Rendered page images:
——————

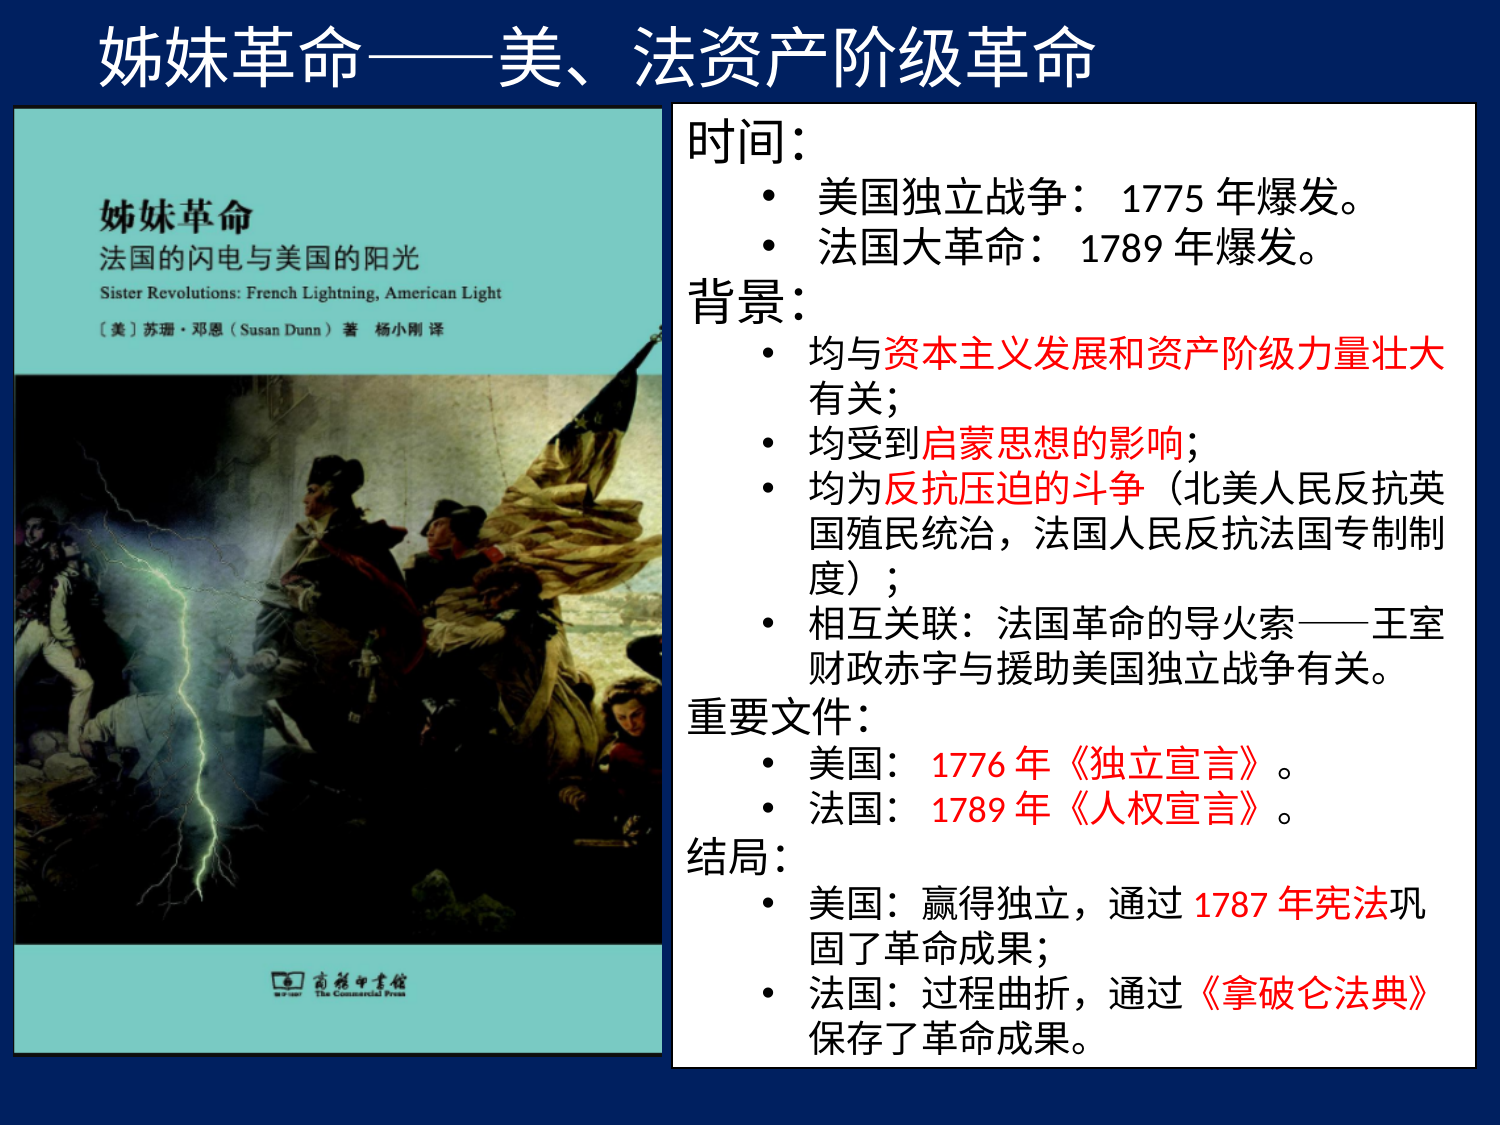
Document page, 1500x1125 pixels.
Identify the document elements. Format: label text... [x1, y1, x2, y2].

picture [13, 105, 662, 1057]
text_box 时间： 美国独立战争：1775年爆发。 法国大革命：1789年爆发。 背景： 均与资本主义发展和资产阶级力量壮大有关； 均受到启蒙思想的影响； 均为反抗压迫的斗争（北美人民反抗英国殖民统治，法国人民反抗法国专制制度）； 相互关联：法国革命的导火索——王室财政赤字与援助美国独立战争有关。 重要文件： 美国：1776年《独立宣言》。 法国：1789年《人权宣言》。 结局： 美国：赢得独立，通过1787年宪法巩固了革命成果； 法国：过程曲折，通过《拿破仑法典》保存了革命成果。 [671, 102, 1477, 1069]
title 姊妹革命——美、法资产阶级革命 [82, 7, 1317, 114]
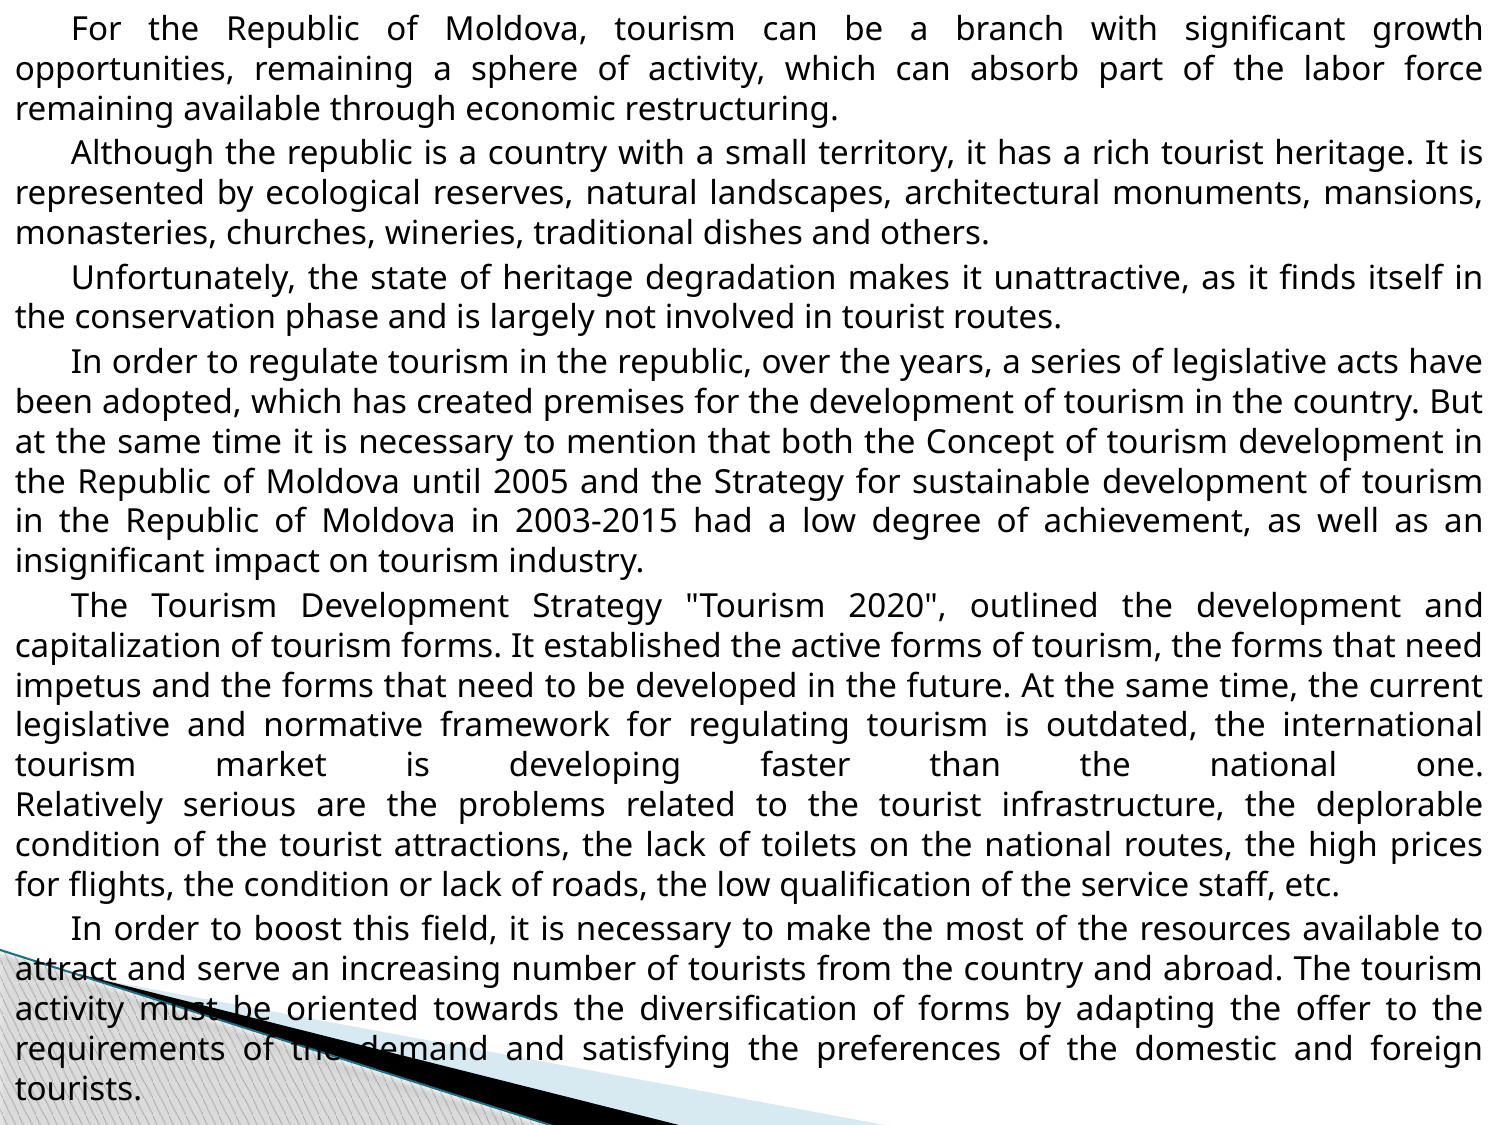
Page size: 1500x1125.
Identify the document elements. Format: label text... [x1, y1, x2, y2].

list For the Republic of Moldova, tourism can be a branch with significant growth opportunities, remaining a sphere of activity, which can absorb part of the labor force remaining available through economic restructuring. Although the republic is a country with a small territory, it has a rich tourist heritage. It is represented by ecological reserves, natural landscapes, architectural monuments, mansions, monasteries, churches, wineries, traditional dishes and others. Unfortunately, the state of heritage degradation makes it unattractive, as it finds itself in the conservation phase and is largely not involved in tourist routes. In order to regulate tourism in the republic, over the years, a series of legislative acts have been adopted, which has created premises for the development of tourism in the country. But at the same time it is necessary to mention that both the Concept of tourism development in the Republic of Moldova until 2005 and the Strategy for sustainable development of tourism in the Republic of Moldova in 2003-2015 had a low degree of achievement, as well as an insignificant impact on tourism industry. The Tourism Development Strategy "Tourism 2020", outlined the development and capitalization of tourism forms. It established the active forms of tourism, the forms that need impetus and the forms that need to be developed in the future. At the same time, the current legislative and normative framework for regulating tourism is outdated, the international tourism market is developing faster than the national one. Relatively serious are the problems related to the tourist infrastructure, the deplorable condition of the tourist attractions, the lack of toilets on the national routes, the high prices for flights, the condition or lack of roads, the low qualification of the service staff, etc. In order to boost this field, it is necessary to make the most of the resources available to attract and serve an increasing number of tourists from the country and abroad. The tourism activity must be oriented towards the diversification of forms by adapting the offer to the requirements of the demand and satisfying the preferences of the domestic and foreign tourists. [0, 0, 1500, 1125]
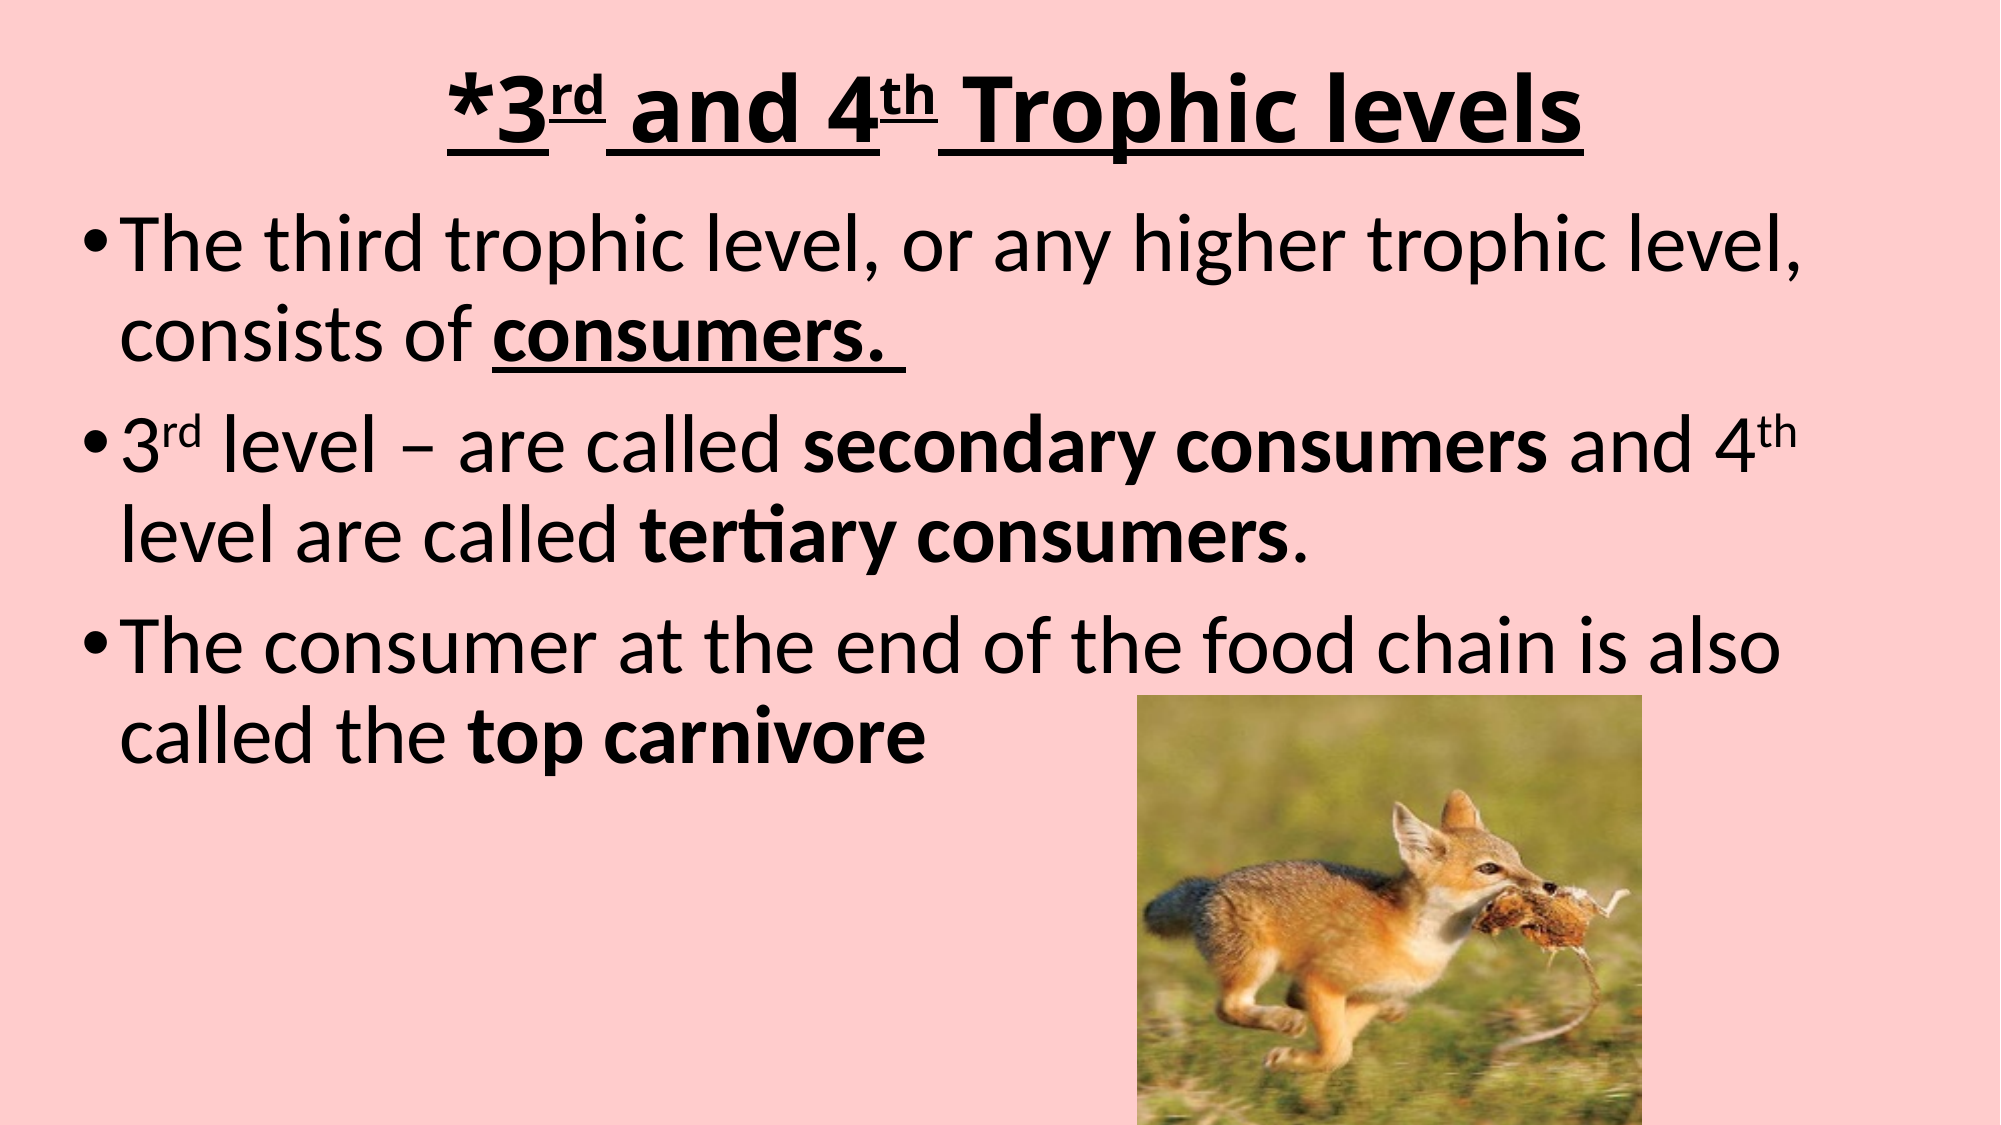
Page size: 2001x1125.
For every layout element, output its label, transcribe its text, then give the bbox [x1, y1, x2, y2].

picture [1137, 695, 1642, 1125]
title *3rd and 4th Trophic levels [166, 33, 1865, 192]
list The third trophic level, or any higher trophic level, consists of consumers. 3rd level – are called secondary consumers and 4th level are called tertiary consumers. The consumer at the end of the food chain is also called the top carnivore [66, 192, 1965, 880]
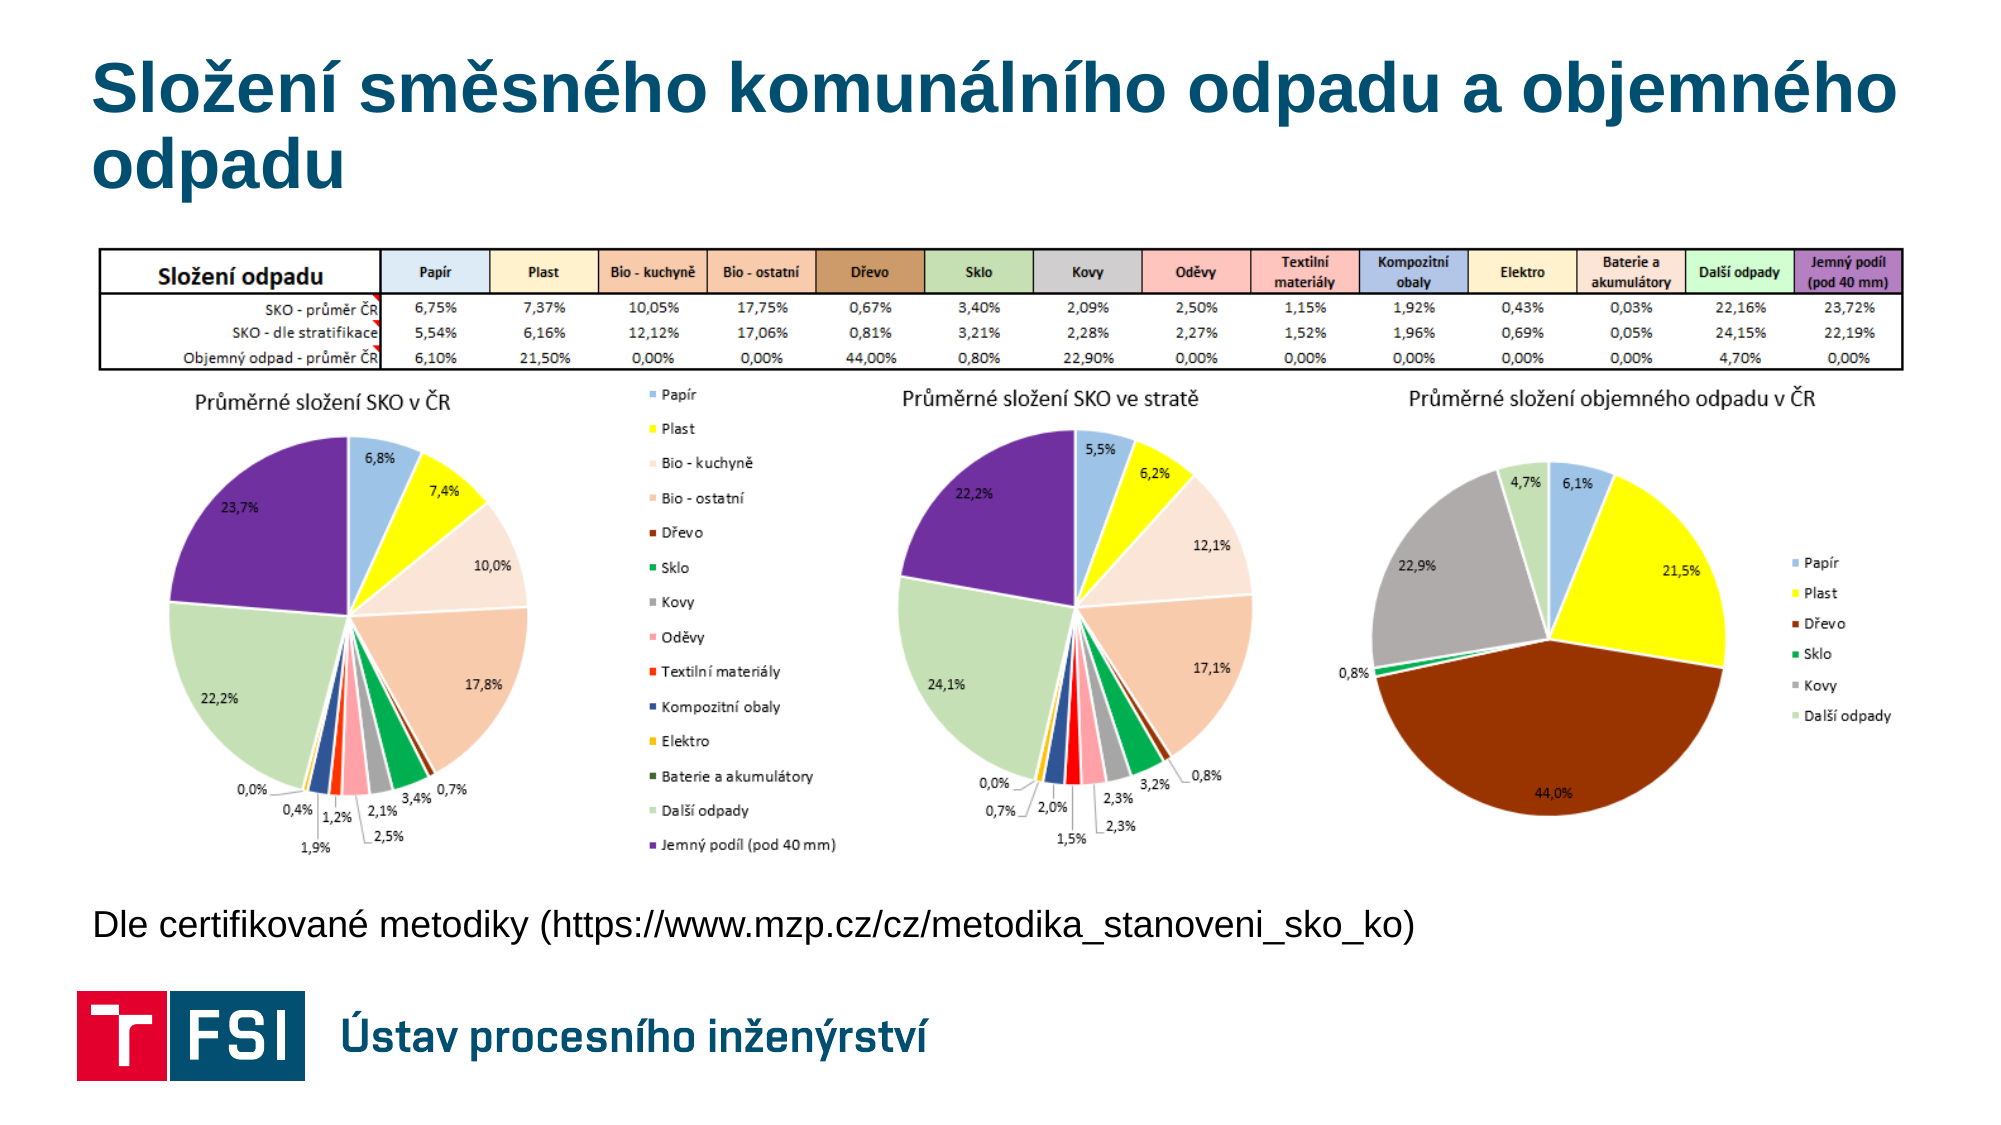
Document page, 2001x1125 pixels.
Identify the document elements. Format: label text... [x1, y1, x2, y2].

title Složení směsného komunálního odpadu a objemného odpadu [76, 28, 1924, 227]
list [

——————

What this task involves:
Please transcribe, with no additions, the lines starting at the one that contains "For every layout" and running through the last line of the entries, inclusive. Leave the pictures out.

Answer area:
For every layout element, output its label, transcribe its text, then give the bbox [x1, y1, x2, y2].

picture [1137, 695, 1642, 1125]
title *3rd and 4th Trophic levels [166, 33, 1865, 192]
list The third trophic level, or any higher trophic level, consists of consumers. 3rd level – are called secondary consumers and 4th level are called tertiary consumers. The consumer at the end of the food chain is also called the top carnivore [66, 192, 1965, 880]
Document page, 2001x1125 pixels.
Identify the document elements. Format: label text... [x1, y1, x2, y2].

title Složení směsného komunálního odpadu a objemného odpadu [76, 28, 1924, 227]
list [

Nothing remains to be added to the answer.